Zygopetalinae is an orchid subtribe in the tribe Cymbidieae with 418 species.

==Description==
Orchids in Zygopetalinae are mostly epiphytic but can be terrestrial, with pseudobulbs of one or several internodes or slender stems. All genera but one are sympodial. Leaves are convolute or duplicate, plicate, and articulate, with a smooth cuticle. Inflorescences of one to several spiral flowers rise from young shoots laterally. Flowers vary in size and can be resupinate. Columns can be winged or flattened and usually have a distinct foot. The anther can be either terminal or ventral, with an operculum. Velamen resembles that of the genus Cymbidium.

Plants have 46, 48, or 52 chromosomes.

==Genera==
Genera include:

- Aetheorhyncha
- Aganisia
- Batemannia
- Benzingia
- Chaubardia
- Chaubardiella
- Cheiradenia
- Chondrorhyncha
- Chondroscaphe
- Cochleanthes
- Cryptarrhena
- Daiotyla
- Dichaea
- Echinorhyncha
- Euryblema
- Galeottia
- Hoehneella
- Huntleya
- Ixyophora
- Kefersteinia
- Koellensteinia
- Neogardneria
- Otostylis
- Pabstia
- Paradisanthus
- Pescatoria
- Promenaea
- Stenia
- Stenotyla
- Vargasiella
- Warczewiczella
- Warrea
- Warreella
- Warreopsis
- Zygopetalum
- Zygosepalum

==Distribution and habitat==
Species of the subtribe occur throughout the American tropics, from southern Mexico in North America to northern Argentina and Bolivia in South America. The northernmost species are of the genera Kefersteinia and Stenotyla in North America, and the southernmost in South America are in the genera Warrea and Zygopetalum. The greatest diversity in genera and species occurs along the Andes mountains.

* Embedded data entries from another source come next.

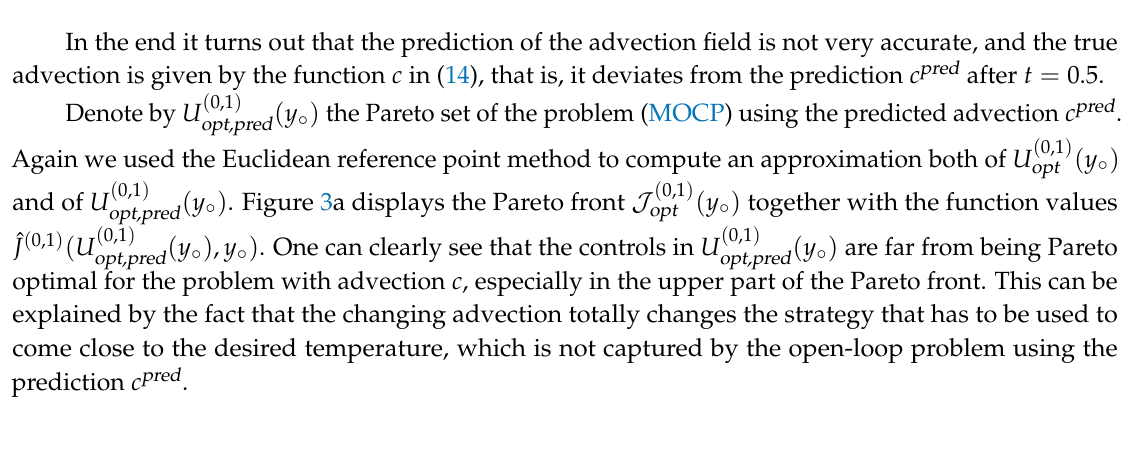
(cid:55)→ α end for different model predictive control (MPC) horizon 1 1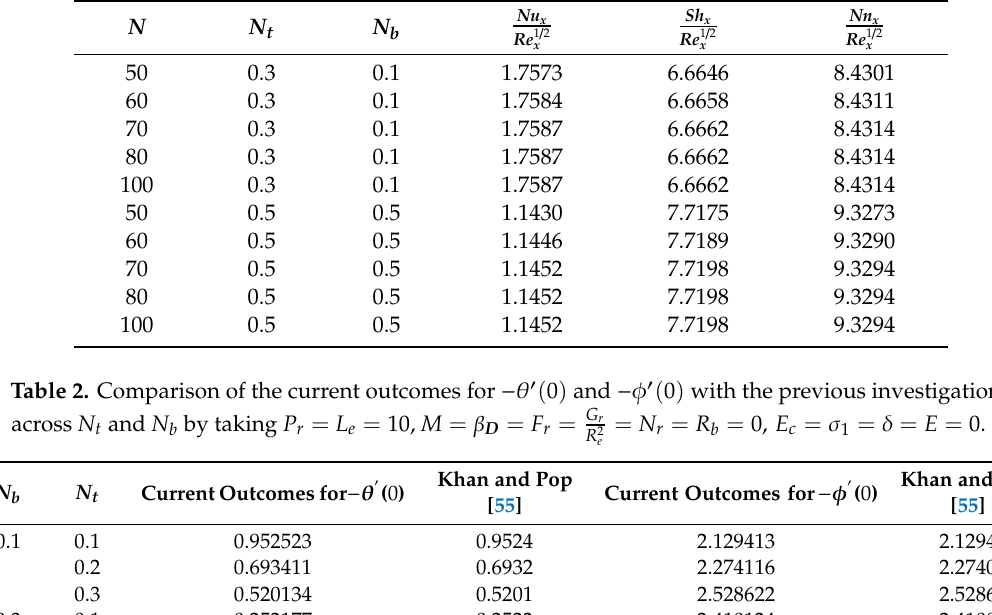
Table 1. Numerical convergent values of Nusselt number, Sherwood Number, and the local density number of the motile microorganisms across N , N t and N b by fixing M = 1, β D = F r = E c = σ 1 = δ =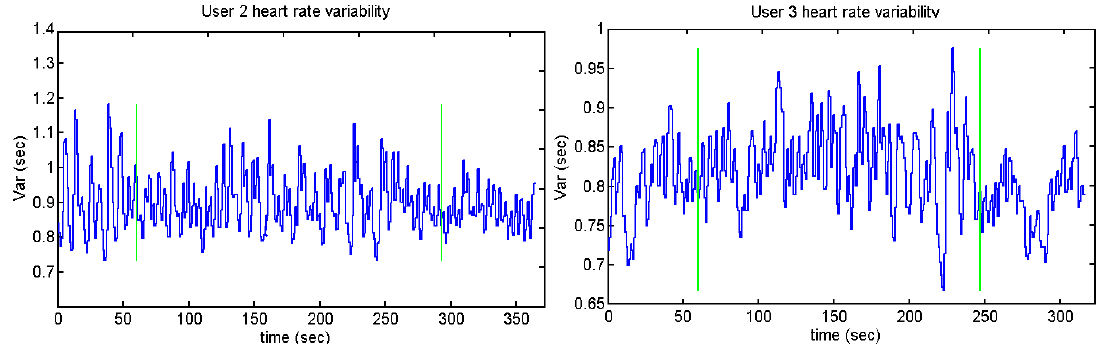
Figure 39. Heart rate variability of users 2 and 3 from Sounds Test.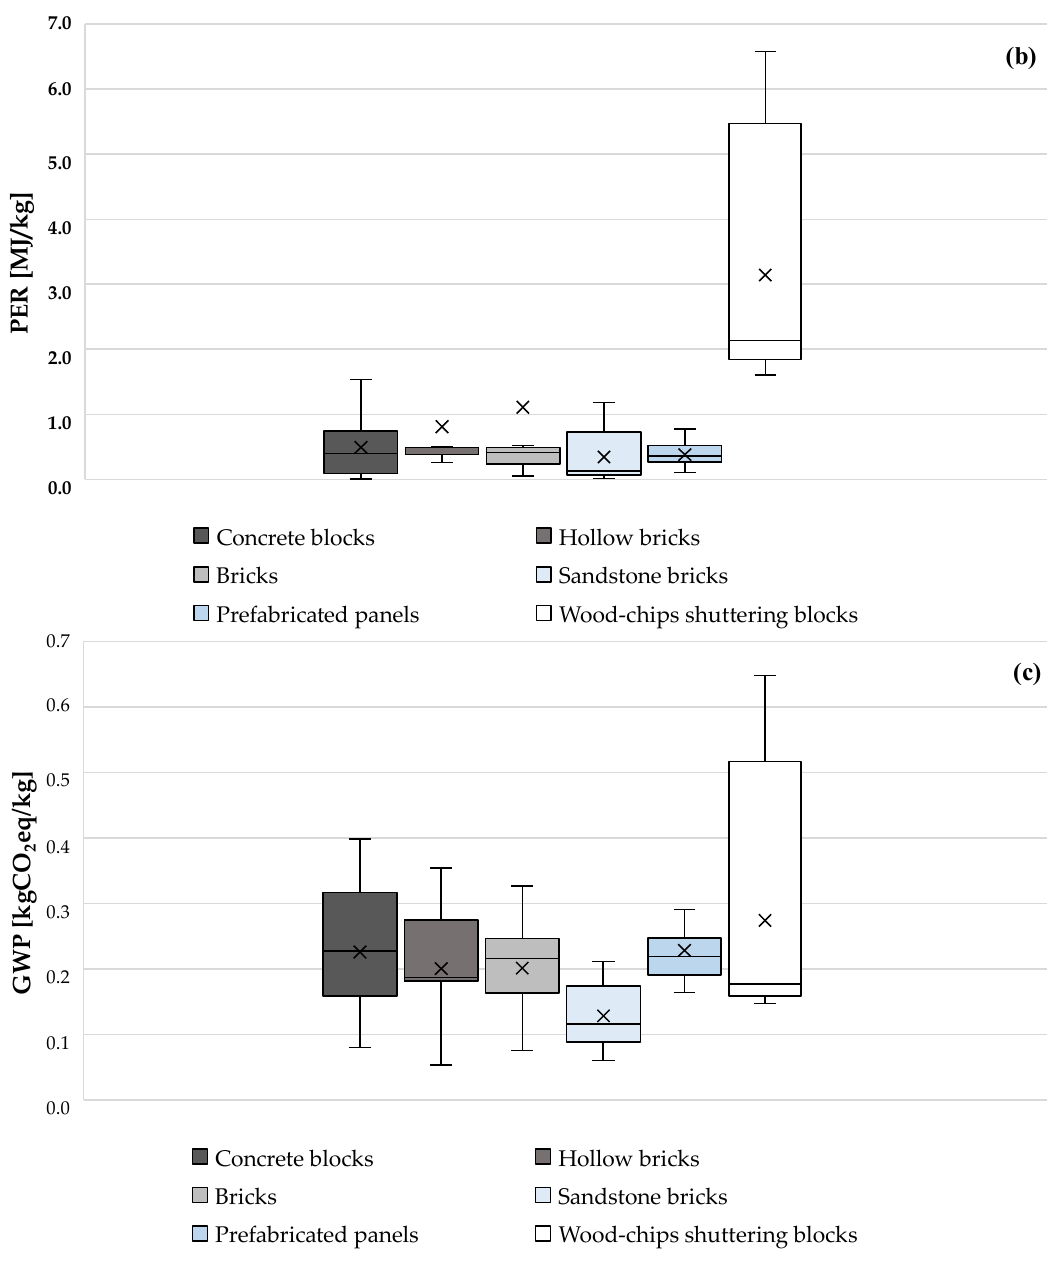
Figure 6. Embodied impacts of different products: ( a ) PENR, ( b ) PER, ( c ) GWP. Whiskers: maximum and minimum value; box: median of 1st, 2nd and 3rd quartile; ×: mean of the sample.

Plants of Zygopetalinae grow from sea level to 2500 m in altitude. Most plants are adapted to shaded and wet conditions of the lower canopy, in soil or on often moss covered host trees.

==Ecology==
Members of Zygopetalinae are pollinated by Euglossine bees, most often by perfume-gathering males. Some species of Cochleanthes are an exception, attracting nectar-seeking bees. Most genera place their pollinaria on the bee's head, thorax, or scutellum, though Chaubardiella places its pollinaria on the bee's trochanters and Kefersteinia places its pollinaria on the bee's antennae bases.